Une mobilisation concrète – Présentation de quelques projets emblématiques visant une amélioration de l’égalité de genre, financés par les membres de l’Alliance Sahel dans les pays du G5 :

– Au Burkina Faso, le projet Autonomisation, accès à la santé sexuelle et reproductive et meilleure implication des femmes et jeunes vulnérables dans la protection de l’environnement et la prévention et la gestion des conflits, financé par le Luxembourg à hauteur de 5 millions d’Euros, promeut l’autonomisation des femmes et des adolescent(e)s vulnérables/marginalisés, le respect de leurs droits en matière de santé sexuelle et reproductive, leur implication dans la protection de l’environnement et la prévention et la gestion pacifique des conflits.

– En Mauritanie, le projet Renforcement des capacités de la police mauritanienne en matière de traitement des violences basées sur le genre (VBG), financé par l’agence de coopération espagnole (AECID), intervient au niveau des forces de police (notamment la brigade des mineurs) pour sensibiliser aux VBG (sexuelles en particulier) et en améliorer les procédures de traitement. Le projet a permis de renforcer les capacités de la police à apporter une réponse adéquate aux victimes et à améliorer la collaboration institutionnelle avec les services de santé pour leur prise en charge médicale.

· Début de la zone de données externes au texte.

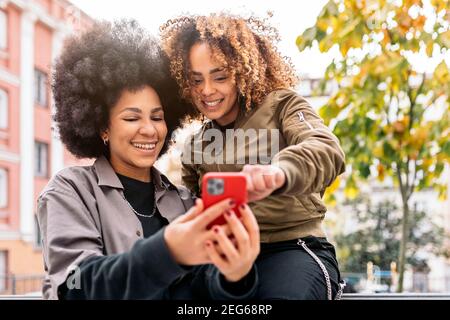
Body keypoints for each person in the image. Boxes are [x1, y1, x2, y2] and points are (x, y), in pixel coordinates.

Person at [37, 19, 260, 300]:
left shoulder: (183, 200)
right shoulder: (71, 191)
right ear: (103, 127)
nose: (150, 129)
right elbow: (77, 287)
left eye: (157, 117)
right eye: (132, 118)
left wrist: (236, 276)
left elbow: (205, 288)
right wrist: (168, 251)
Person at [160, 13, 346, 300]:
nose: (207, 90)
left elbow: (326, 150)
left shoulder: (283, 105)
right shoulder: (196, 145)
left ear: (243, 71)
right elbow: (194, 205)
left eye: (219, 76)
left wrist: (278, 173)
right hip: (226, 257)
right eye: (196, 80)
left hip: (292, 247)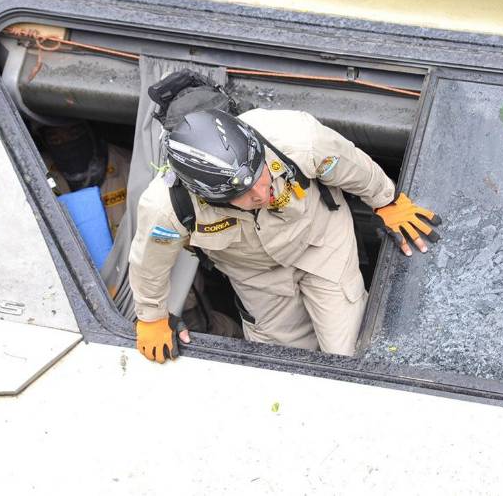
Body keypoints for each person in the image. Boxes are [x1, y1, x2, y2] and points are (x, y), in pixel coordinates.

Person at [130, 71, 440, 362]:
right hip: (255, 276)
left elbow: (351, 164)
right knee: (283, 364)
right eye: (241, 195)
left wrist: (387, 201)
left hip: (320, 244)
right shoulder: (166, 207)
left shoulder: (298, 138)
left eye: (260, 176)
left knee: (346, 354)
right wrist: (151, 316)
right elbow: (149, 264)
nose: (261, 194)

Un plan de prévention des VBG, avec l’implication des acteurs clefs pour la protection des droits (autorités locales, personnels de justice et de police, société civile) a été également élaboré, ainsi qu’un plan de communication pour renforcer la déstigmatisation sociale des victimes.

– Au Tchad, les 3 phases du projet Améliorer les chances de survie et de développement des enfants financés par la coopération allemande à hauteur de 33 millions d’euros contribuent à réduire la mortalité maternelle et infantile en améliorant la qualité des services de santé et en sensibilisant les femmes enceintes et allaitantes à la nécessité d’avoir recours à ces derniers.

– Au Niger et au Tchad, le projet ¨Redressement Economique et Social Inclusif du Lac Tchad (co-financé à hauteur de 36 millions d’euros par l’Agence française de développement et l’Union Européenne, avec un appui de 500 k€ du Royaume-Uni dédié au genre), qui vise notamment à soutenir une économie locale durable et à renforcer la cohésion sociale, prend en compte la dimension genre dans l’ensemble de ses composantes pour répondre aux besoins spécifiques des femmes et des filles.

– Au Mali, au Niger et au Tchad, le projet Autonomisation économique des femmes vulnérables, financé par le Banque africaine de développement vise à améliorer l’accès des femmes et des jeunes femmes aux ressources économiques et à renforcer la résilience économique des ménages dans les zones exposées à la violence. Le projet finance des activités génératrices de revenus (touchant l’agriculture, l’élevage, le commerce et l’artisanat), le renforcement de capacités entrepreneuriales des femmes et du dialogue politique pour un environnement favorable à la réduction des disparités entre les genres dans l’accès aux ressources économiques.